§ Task to complete: From the entries below, gather each line containing the word "userSpaceOnUse".

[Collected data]

+++++

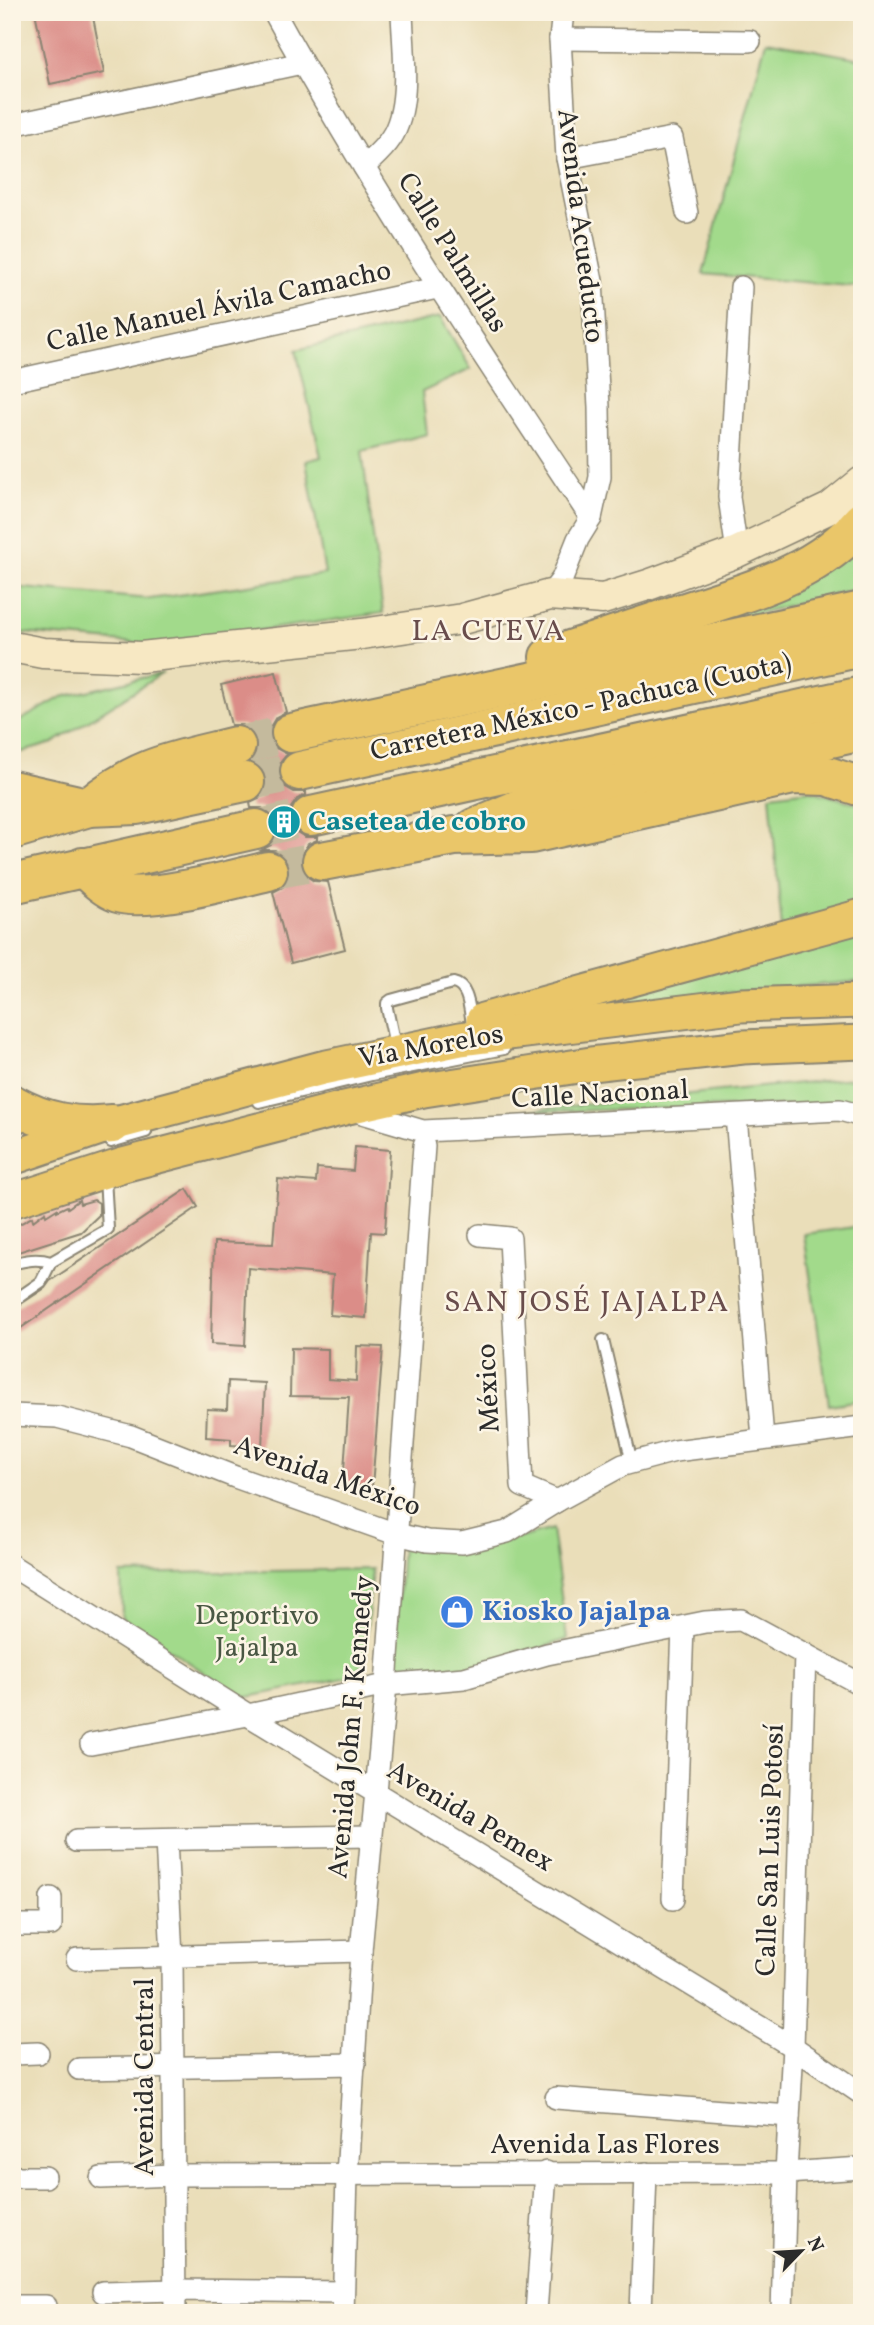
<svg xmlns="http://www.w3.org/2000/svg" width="874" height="2325" viewBox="0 0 874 2325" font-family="Vollkorn,serif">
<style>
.green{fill:#a2da8b;stroke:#66825b;stroke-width:2}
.building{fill:#db8d88}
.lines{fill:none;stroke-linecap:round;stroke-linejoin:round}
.highway-tunnel{stroke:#c4ba9d;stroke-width:38;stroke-dasharray:38 19;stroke-linecap:butt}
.lane-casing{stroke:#8a8472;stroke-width:14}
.street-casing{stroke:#8a8472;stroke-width:24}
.secondary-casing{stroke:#8a8472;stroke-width:33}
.primary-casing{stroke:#8a8472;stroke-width:37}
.highway-casing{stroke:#8a8472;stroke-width:42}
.lane{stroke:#fff;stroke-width:10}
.street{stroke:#fff;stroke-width:21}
.secondary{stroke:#f7e8c3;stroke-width:30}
.primary{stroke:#eac669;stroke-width:33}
.highway{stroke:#eac669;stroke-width:38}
.labels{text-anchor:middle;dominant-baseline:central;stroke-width:5;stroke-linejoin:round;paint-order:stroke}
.street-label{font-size:28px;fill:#2b2b2b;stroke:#fcf5e5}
.culture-label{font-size:28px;font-weight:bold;fill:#0d838f;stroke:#fcf5e5;text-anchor:start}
.shop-label{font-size:28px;font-weight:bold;fill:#366cbe;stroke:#fcf5e5;text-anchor:start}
.park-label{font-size:28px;fill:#495743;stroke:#fcf5e5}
.neighbourhood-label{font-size:30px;letter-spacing:2px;fill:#694d4c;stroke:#fcf5e5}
</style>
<rect width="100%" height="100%" fill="#fcf5e5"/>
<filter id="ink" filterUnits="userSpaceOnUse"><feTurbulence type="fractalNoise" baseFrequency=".0143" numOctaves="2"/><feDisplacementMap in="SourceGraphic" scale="14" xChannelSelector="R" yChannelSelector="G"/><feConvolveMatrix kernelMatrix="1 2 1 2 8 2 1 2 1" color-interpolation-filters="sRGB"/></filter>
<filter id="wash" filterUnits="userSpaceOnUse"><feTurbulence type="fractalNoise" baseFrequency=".00686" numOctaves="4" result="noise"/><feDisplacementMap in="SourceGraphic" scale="28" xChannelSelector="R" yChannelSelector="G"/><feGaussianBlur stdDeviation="1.57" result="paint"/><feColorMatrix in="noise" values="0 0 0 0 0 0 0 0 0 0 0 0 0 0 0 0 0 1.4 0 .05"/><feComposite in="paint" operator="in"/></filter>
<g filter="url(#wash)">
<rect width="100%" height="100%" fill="#eadeb9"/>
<g class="green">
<path d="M766,41L862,59V287L703,274Z"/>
<path d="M440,317L471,369L422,392L427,434L362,451L383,613L158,645L12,632V587L150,599L325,574L306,461L321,457L296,350Z"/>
<path d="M862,542V588L688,630Z"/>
<path d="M163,673L53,743L12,755V725L62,697Z"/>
<path d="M809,790L862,805V899L782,930L770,795Z"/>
<path d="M862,933V981L667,998L519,1021Z"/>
<path d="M862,1077V1104L510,1112Z"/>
<path d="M862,1226V1400L829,1405L804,1234Z"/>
<path d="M552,1529L567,1639C511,1659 454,1681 394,1673L402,1544L508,1541Z"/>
<path d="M372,1569L364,1664L357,1669L355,1676L243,1698L122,1618L121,1574Z"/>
</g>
<g id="blocks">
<g class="building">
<path d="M35,12H92L104,73L50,84Z"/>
<path d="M276,672L286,712L276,717L270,727V738L274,747L287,754L279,764V776L284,786L294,792H306V795L297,799L290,809V821L295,831L305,837H317V840L308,844L302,853L301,866L305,875L314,881L328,882L345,949L291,963L273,892L283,887L289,878V865L283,855L275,850H262L271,845L277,836V824L272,814L262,808H251L250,803L259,799L266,789V777L261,767L252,761L257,753V742L252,732L243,725H231L221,685Z"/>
<path d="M355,1147L390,1150L385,1233L371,1232L366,1318L330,1315L333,1275L248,1268L245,1346L211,1344L214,1242L273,1244L278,1179L316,1182L317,1168L353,1171Z"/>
<path d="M187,1189L198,1207L12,1334V1310L45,1288L50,1281Z"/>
<path d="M79,1200L80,1204L94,1200L99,1203V1215L81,1232L12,1254V1228L32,1217L33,1221L45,1212L46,1216L57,1209V1211L67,1206L68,1208Z"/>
<path d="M357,1346L383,1347L372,1487L343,1485L349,1397L290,1396L291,1348L328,1349V1379L356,1381Z"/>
<path d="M228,1381L265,1383L262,1447L231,1445V1439L206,1437L207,1409L227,1410Z"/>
<path d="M452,1601L464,1602L469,1614L461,1623L449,1622L445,1611Z"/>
</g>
</g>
</g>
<g filter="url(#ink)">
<use href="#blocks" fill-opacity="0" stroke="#8a8472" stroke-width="2"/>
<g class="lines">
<g class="highway-tunnel">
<path d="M236,746L291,733"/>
<path d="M245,782L300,771"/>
<path d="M256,829L311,816"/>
<path d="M268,871L322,861"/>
</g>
<g class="lane-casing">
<g id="lane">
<path d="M396,1050L387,1008V1003L391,1000L453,983C469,986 469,1009 472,1023"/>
<path d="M259,1102L372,1075L504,1049"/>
<path d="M111,1142L146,1132"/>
<path d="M12,1264C26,1260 37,1258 51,1262L108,1229L105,1177"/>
<path d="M12,1302L41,1282L51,1262"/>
<path d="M603,1340L632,1463"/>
</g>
</g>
<g class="street-casing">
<g id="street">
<path d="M274,12C370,187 481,353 591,518"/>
<path d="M560,39L750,41"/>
<path d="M12,125L302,63"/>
<path d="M567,158L672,138L687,213"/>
<path d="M364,167C373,158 384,149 391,138C412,106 403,49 402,12"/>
<path d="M12,381L437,288"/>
<path d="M737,552L729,497L741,287"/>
<path d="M550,595L562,579L578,539L591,518L600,477L599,407L592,281L567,158L560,39L563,12"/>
<path d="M352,1110L423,1131L840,1110L862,1116"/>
<path d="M736,1116L763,1438"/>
<path d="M480,1235L510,1238L522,1486L557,1501"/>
<path d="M12,1415L57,1417L131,1436L235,1477L396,1534L427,1541L462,1543L507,1532L557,1501L623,1465L675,1451L862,1427"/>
<path d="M12,1566L248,1715L793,2047L862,2094"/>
<path d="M91,1744L248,1715L386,1685L464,1678L547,1654L705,1622L741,1620L862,1685"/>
<path d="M166,1840L172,1957L175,2313"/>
<path d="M76,1841L371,1836"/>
<path d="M673,1899L683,1627"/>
<path d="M12,1925H51V1898"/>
<path d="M77,1959L361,1951"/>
<path d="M12,2054L38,2053"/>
<path d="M79,2069L355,2064"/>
<path d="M556,2098L789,2116"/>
<path d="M12,2177H45"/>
<path d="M101,2178L173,2175L786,2173L862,2168"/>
<path d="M103,2292L175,2290L343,2292"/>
<path d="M12,2306H46"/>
<path d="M343,2313L347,2176L361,1951L386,1685L424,1146"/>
<path d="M536,2313L546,2172"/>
<path d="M641,2313L646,2173"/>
<path d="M782,2313L786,2173L793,2047L805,1654"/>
</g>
</g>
<g class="secondary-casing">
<path id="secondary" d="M12,647L43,653L141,657L362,634L462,619L550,595L603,599L651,584L737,552L830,508L862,482"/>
</g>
<g class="primary-casing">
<g id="primary">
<path d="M483,1020L862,916"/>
<path d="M12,1158L112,1124L322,1068L460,1039L741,1005L862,1001"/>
<path d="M12,1201L123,1165L344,1108L424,1090L591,1064L743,1047L862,1042"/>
</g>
</g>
<g class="highway-casing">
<g id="highway">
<path d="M549,657C594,642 638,628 682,613C746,592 817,575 862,521"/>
<path d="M291,733L862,611"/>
<path d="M300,771L862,647"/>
<path d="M12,790L87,807"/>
<path d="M89,807C139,765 175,761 236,746"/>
<path d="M311,816L862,696"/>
<path d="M474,828L526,806L862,731"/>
<path d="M12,830L89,807L137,805L245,782"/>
<path d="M322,861L454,836L531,834L793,775L827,776L862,787"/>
<path d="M83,867C93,876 104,888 118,893C148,903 235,879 268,871"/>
<path d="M12,884L256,829"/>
<path d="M12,1104C44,1122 75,1128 112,1124"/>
</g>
</g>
<use href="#lane" class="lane"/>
<use href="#street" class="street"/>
<use href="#secondary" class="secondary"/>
<use href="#primary" class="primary"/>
<use href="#highway" class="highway"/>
</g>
</g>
<defs>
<g id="building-disc" transform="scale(1.75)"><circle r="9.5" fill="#0f9aa8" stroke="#fcf5e5"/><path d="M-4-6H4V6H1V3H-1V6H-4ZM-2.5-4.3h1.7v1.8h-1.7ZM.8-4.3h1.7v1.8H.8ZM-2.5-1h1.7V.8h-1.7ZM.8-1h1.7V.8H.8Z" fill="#fff"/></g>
<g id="shop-disc" transform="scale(1.75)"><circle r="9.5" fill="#3f7fe0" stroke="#fcf5e5"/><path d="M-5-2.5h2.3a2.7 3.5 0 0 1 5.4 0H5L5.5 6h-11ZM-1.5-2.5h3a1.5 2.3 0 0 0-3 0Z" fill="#fff"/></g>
</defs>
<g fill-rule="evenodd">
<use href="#building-disc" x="284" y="822"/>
<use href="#shop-disc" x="457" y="1612"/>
</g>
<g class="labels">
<g class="street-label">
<text transform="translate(580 226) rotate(83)">Avenida Acueducto</text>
<text transform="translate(452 253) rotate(58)">Calle Palmillas</text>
<text transform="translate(219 307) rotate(-12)">Calle Manuel Ávila Camacho</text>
<text transform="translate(581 708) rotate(-12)">Carretera México - Pachuca (Cuota)</text>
<text transform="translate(431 1047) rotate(-10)">Vía Morelos</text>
<text transform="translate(600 1095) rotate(-3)">Calle Nacional</text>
<text transform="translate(489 1388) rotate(-93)">México</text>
<text transform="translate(327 1477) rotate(19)">Avenida México</text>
<text transform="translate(352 1727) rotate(-85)">Avenida John F. Kennedy</text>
<text transform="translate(470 1817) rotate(31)">Avenida Pemex</text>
<text transform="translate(771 1850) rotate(-88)">Calle San Luis Potosí</text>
<text transform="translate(145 2077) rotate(-90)">Avenida Central</text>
<text x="605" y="2145">Avenida Las Flores</text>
</g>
<g class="culture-label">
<text x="308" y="822">Casetea de cobro</text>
</g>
<g class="shop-label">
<text x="482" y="1612">Kiosko Jajalpa</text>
</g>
<g class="park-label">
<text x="257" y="1616">Deportivo<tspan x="257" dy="32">Jajalpa</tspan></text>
</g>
<g class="neighbourhood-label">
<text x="489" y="632">LA CUEVA</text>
<text x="587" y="1303">SAN JOSÉ JAJALPA</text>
</g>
</g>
<rect width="874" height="2325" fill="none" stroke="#fcf5e5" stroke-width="42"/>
<g transform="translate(801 2251) rotate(65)" stroke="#fcf5e5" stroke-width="5" paint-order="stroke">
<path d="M0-5L12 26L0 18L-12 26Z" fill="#2b2b2b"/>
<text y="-10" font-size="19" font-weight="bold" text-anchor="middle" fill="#2b2b2b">N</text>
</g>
</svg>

+++++

§ Response to this task:
<filter id="ink" filterUnits="userSpaceOnUse"><feTurbulence type="fractalNoise" baseFrequency=".0143" numOctaves="2"/><feDisplacementMap in="SourceGraphic" scale="14" xChannelSelector="R" yChannelSelector="G"/><feConvolveMatrix kernelMatrix="1 2 1 2 8 2 1 2 1" color-interpolation-filters="sRGB"/></filter>
<filter id="wash" filterUnits="userSpaceOnUse"><feTurbulence type="fractalNoise" baseFrequency=".00686" numOctaves="4" result="noise"/><feDisplacementMap in="SourceGraphic" scale="28" xChannelSelector="R" yChannelSelector="G"/><feGaussianBlur stdDeviation="1.57" result="paint"/><feColorMatrix in="noise" values="0 0 0 0 0 0 0 0 0 0 0 0 0 0 0 0 0 1.4 0 .05"/><feComposite in="paint" operator="in"/></filter>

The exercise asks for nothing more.